To make their wildfire visualization as real as possible, the researchers worked closely with local fire experts.
"I was trying to make sure they depicted wildfires as accurately as possible," said Wil Kitchings of the Florida Division of Forestry. "I was interested, really, to see what kind of things went into it, as far as weather parameters and landscapes."
"They came to us as experts on vegetative communities in Florida and on the visual component of the program that they were building," said Alaina Bernard, land manager for UCF. She helped the researchers learn about "prescribed burning and wildfire vernacular."
Nature and problem solving
Fiore said the merging of disciplines is necessary to tackle the complex medical, social and environmental problems the world faces.
"One of my favorite quotes is, 'The way nature has divided up its problems is not the same way universities have divided up their departments,'" said Fiore. "If you want to solve problems in the real world, you need to take a multidisciplinary approach, look at it from different lenses, and try to more fully illuminate that problem."
Rutström said working with different departments has been eye-opening.
"We all thought in the beginning that this was so easy, we divided up the tasks, we structured our environment and we all went off to our individual offices and closed the door and started working," she said. "And then we met again and it turned out we hadn't done at all what the other person thought we were going to do! So, it took us awhile before we understood each other."
Additional applications
Virtual reality and mixed reality (the blending of virtual content with real content) are now being used in a wide range of scientific applications, including a growing number of medical therapies.
"We received an NSF grant to use mixed reality for physical rehabilitation of patients following debilitating strokes," said Hughes.
Programs have been designed to help individuals build up physical strength after strokes or brain injuries.

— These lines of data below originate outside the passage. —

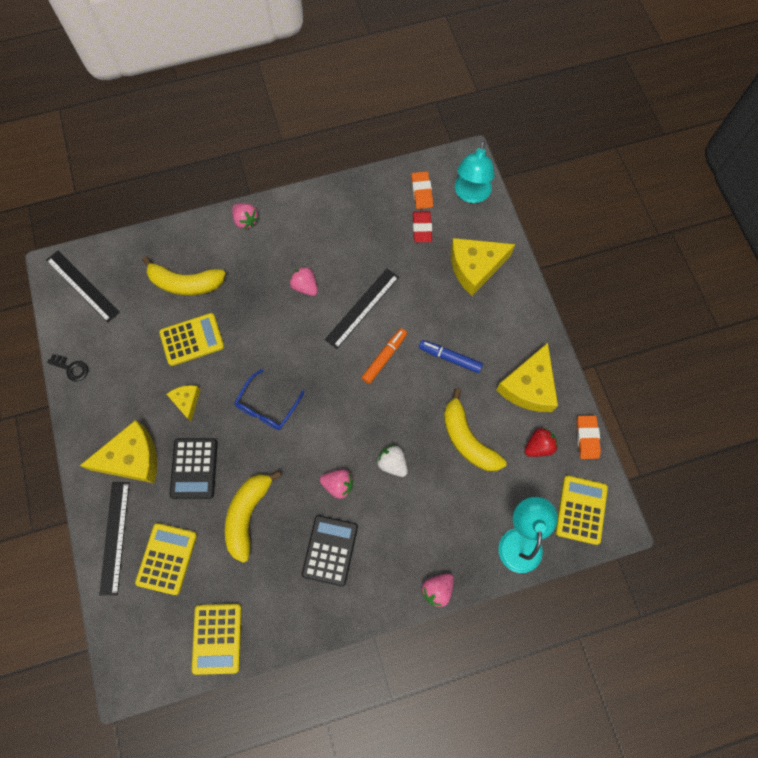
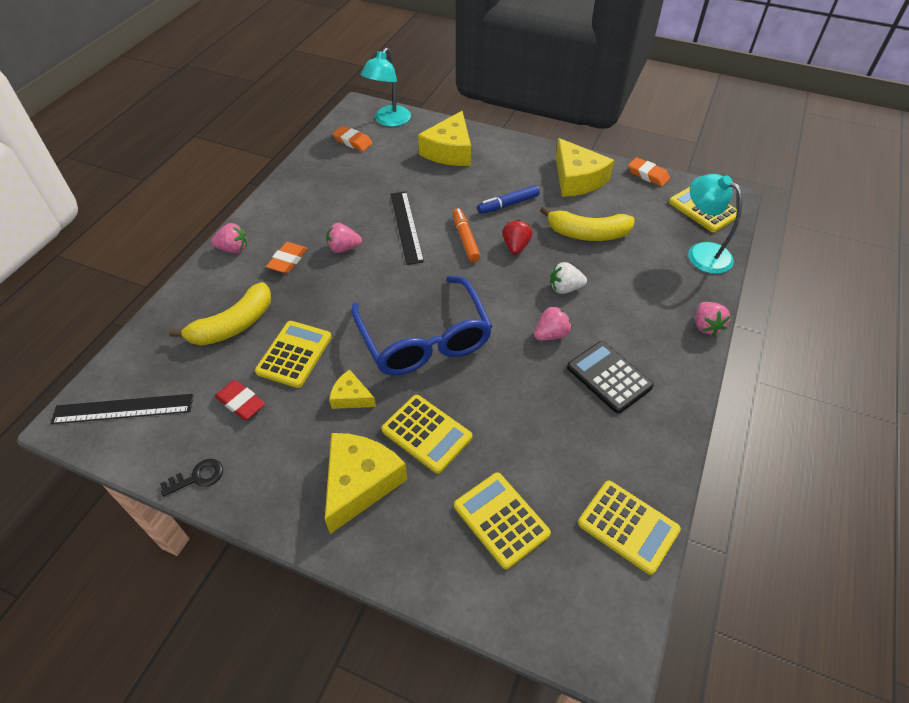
camera: 50 degrees left, 20 degrees down
black ruler [99,482,130,596] -> none
black calculator [170,438,218,499] -> yellow calculator [381,395,472,474]
yellow banana [225,470,282,563] -> none
blue glasses [234,369,305,430] -> blue glasses [351,276,493,375], size x1.84
red eraser [413,211,432,242] -> red eraser moved to [215,380,265,420]
turquoise lamp [455,141,495,203] -> turquoise lamp turned 60 degrees clockwise [361,48,411,127]
red strawberry [525,428,558,457] -> red strawberry moved to [503,220,533,255]
none -> orange eraser [266,242,307,274]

Some of those applications still require the classic "head mounted devices" associated with virtual reality, but that hardware is getting cheaper and smaller. Commodity 3-D glasses are beginning to replace the large, bulky headgear. That, said Hughes, could make these tools available for therapists, doctors and rehab centers.
Also at the MCL is "The Everglades Project," another NSF-funded effort that looks at how technology can enhance museum exhibits.
"A museum isn't compulsory learning; nobody tells me I have to go and I have to learn this," said Eileen Smith, associate director of the MCL. "It's free choice, so you have to look at, 'How do we use the technology so that it has the desired learning impact on the target audience?'"
Some of the exhibits in the Everglades project will offer multi-touch technology, which is somewhat like using two fingers to enlarge or decrease the size of text or photos on an iPhone®, but on a bigger scale. The project, "Water's Journey Through the Everglades," opens at the Museum of Discovery and Science in Ft. Lauderdale in about 18 months.